• [Description of the task] Write out exactly the lines below that run from the line containing "nose: (93, 151)" through the last line of the records.

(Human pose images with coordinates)
____________
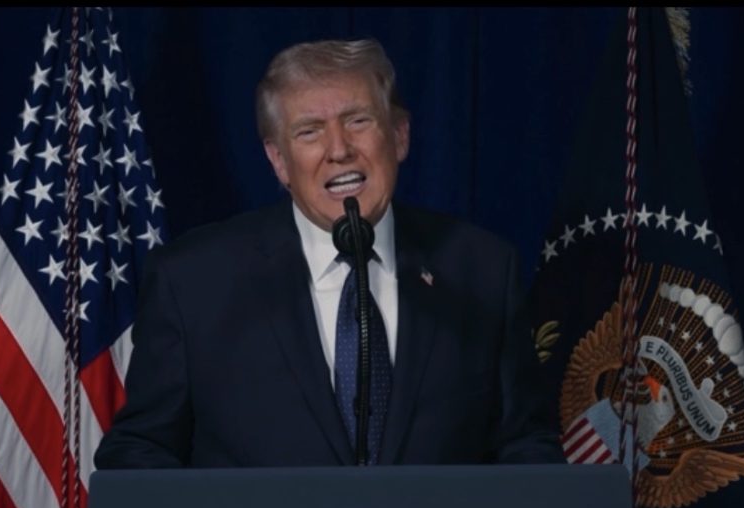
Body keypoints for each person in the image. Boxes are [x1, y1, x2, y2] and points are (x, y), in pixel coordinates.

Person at [94, 38, 562, 468]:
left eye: (359, 121)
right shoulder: (194, 281)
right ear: (278, 160)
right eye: (309, 132)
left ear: (399, 136)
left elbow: (524, 445)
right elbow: (141, 450)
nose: (339, 150)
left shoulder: (480, 268)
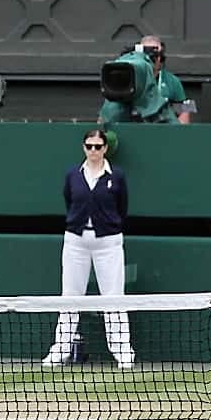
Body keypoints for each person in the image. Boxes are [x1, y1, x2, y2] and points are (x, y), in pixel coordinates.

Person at [44, 128, 134, 370]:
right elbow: (69, 200)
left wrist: (108, 227)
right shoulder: (73, 175)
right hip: (76, 241)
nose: (93, 151)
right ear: (84, 148)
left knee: (113, 297)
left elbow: (121, 207)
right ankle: (61, 349)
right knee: (70, 295)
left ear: (105, 148)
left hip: (109, 242)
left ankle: (123, 351)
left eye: (97, 146)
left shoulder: (117, 176)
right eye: (89, 146)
____________
• [Exercise output]
nose: (93, 151)
right ear: (84, 148)
left knee: (113, 297)
left elbow: (121, 207)
right ankle: (61, 349)
right knee: (70, 295)
left ear: (105, 148)
left hip: (109, 242)
left ankle: (123, 351)
left eye: (97, 146)
left shoulder: (117, 176)
right eye: (89, 146)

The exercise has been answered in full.